Progress in Othman’s case came to a halt with Trump’s arrival, when authorities rapidly clamped down on immigration cases. A deportation stay, which was technically extended to two years under the private bill, was reduced to six months by the ICE, according to Ryan.
ICE also put a GPS monitor ankle bracelet on Othman in September 2017.
“Over the past decade, Adi's immigration case has undergone exhaustive judicial review at multiple levels of the nation's courts, including before the immigration courts, federal appeals courts and U.S. district court. In each review, the courts have held that Adi does not have a legal basis to remain in the US," ICE reportedly said.
The entire month of January was an emotional turmoil for Othman where he was constantly looking over his shoulder. According to his attorney David Leopold, Jan. 15 was the day when he was supposed to report to ICE’s office but the latter had an ulterior motive. He was taken into custody without any prior notice and was finally deported in Jan. 30, without giving him a chance to bid his family goodbye.

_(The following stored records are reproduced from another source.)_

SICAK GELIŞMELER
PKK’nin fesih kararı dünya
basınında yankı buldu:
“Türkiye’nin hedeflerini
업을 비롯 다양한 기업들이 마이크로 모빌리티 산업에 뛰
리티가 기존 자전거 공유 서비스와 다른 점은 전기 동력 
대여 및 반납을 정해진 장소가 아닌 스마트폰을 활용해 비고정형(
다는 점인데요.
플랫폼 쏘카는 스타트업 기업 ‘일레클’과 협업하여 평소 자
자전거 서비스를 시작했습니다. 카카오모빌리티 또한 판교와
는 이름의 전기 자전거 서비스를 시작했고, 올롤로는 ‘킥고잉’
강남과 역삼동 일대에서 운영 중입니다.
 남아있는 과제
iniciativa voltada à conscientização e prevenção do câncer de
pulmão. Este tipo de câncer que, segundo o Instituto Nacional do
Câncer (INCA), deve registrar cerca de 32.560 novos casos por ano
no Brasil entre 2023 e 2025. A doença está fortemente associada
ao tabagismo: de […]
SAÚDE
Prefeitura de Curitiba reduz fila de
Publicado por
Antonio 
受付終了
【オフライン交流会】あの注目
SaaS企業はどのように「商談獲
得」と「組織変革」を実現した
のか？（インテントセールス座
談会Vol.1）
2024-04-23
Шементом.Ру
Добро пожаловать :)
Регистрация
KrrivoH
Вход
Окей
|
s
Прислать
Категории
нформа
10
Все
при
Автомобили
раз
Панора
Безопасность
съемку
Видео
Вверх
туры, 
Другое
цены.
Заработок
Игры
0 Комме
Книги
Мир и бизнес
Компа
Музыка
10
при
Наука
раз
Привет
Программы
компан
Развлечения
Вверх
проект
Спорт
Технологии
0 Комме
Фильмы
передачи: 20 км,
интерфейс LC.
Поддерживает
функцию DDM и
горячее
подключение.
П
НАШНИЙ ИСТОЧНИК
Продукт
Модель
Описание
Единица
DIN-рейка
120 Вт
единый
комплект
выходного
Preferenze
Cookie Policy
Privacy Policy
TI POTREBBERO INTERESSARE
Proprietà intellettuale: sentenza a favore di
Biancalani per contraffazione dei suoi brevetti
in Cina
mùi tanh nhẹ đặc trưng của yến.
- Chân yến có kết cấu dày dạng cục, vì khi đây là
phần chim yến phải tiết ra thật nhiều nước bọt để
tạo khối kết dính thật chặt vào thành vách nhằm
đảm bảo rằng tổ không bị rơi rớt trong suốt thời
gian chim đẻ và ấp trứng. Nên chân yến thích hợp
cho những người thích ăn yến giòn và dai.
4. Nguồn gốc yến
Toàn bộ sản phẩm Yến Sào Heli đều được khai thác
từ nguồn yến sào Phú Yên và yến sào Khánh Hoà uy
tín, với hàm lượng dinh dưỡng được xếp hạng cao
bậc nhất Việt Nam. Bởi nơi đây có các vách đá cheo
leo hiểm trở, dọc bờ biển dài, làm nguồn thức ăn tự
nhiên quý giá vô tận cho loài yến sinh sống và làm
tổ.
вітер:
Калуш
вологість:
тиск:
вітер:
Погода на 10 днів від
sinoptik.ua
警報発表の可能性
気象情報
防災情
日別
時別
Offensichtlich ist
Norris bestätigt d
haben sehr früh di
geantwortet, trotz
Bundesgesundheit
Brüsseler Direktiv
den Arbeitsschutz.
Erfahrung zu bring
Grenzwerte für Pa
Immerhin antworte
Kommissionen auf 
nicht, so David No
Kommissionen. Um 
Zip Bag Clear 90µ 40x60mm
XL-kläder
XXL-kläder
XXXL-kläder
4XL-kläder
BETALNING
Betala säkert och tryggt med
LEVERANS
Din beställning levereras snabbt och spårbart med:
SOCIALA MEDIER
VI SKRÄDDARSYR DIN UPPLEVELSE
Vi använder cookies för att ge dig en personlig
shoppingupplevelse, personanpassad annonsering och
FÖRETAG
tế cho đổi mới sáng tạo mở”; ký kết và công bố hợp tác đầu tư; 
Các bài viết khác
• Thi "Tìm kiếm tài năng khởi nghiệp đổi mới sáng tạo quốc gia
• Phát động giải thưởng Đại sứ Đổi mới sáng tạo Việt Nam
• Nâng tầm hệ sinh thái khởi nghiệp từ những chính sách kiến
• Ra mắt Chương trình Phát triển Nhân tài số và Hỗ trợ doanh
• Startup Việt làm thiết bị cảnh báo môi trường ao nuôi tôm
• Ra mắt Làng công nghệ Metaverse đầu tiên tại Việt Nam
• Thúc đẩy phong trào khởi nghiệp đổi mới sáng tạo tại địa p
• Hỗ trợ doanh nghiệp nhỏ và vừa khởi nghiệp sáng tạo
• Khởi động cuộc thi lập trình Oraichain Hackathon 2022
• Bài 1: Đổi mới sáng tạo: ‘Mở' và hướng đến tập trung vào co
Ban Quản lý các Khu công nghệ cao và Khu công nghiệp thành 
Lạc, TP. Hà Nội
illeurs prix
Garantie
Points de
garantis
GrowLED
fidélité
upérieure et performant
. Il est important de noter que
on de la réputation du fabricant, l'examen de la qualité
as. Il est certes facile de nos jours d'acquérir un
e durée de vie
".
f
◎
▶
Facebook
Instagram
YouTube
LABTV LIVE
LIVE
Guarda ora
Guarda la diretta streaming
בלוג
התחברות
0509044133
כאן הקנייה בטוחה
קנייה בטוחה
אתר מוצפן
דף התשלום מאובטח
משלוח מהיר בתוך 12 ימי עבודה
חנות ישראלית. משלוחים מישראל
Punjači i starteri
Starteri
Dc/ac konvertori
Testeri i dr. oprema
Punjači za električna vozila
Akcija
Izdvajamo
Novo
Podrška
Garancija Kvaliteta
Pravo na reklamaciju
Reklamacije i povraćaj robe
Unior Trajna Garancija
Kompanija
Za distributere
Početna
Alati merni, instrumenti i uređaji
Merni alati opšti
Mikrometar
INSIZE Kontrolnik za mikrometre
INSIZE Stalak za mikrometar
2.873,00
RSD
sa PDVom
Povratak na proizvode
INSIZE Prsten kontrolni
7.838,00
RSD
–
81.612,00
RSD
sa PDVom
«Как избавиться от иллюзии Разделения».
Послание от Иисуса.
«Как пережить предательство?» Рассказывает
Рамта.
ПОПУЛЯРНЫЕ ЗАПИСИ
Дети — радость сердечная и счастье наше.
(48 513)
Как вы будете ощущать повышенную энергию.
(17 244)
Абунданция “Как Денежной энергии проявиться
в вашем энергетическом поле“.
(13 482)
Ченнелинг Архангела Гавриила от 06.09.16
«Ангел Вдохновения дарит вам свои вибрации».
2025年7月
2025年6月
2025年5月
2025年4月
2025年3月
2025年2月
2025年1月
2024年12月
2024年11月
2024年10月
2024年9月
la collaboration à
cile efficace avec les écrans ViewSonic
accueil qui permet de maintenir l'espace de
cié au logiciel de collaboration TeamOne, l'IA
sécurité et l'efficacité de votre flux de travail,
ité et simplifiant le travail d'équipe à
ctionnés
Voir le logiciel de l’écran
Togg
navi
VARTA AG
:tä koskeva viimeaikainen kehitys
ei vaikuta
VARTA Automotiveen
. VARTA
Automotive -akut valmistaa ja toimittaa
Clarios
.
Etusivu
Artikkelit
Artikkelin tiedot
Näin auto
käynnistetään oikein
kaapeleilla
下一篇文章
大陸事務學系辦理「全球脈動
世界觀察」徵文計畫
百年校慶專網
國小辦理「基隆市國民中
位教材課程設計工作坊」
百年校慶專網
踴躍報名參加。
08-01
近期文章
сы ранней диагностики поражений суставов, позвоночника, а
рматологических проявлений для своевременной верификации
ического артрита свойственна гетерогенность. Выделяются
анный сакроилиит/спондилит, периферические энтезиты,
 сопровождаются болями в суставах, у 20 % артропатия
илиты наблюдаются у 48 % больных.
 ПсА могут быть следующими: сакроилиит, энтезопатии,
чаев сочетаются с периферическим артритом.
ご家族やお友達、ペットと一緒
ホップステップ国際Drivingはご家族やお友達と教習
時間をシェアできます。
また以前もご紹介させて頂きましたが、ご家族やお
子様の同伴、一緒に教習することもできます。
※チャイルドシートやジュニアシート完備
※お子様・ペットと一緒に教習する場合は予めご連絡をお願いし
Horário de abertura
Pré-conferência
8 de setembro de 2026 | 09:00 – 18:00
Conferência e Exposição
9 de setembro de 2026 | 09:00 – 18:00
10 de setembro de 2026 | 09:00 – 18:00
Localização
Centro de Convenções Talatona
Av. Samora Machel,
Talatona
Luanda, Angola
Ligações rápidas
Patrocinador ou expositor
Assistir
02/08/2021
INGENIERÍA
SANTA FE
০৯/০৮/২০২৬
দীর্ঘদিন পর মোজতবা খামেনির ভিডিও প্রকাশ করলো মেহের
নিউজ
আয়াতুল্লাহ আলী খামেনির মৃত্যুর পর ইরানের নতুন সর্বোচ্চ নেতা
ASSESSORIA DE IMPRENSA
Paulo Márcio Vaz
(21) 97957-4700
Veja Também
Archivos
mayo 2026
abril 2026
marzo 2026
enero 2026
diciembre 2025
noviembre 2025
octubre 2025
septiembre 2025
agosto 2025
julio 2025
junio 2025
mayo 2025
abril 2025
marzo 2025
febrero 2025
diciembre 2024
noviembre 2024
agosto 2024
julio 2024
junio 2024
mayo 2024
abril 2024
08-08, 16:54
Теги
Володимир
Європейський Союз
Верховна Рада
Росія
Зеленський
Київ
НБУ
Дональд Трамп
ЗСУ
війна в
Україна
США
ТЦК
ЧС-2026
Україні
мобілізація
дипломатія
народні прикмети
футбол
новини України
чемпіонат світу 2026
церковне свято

Display of such insensitivity from the authorities sent waves of anger and frustration throughout Othman's community. Ryan highlighted Othman’s status in Ohio’s community that he earned by generating jobs through his small businesses and his acts of generosity for the poor at Thanksgiving.
"If you would see the breadth of support that this gentleman has, from whether it's his Italian-Irish Catholic congressman or an African-American Pentecostal Republican woman who is supporting him or the working-class people I saw in his shop the day they thought he was going to get deported ... to show support for him," Ryan reportedly said.
Othman, who is described as a “pillar” of his community, was obviously shaken with disbelief, but he still sees light in the end of the tunnel.
"The American dream started 40 years ago for me ... I built this whole thing scratch, from nothing. Even if anybody wants to stop that American dream, I won't let them. I'm going to keep the fight going."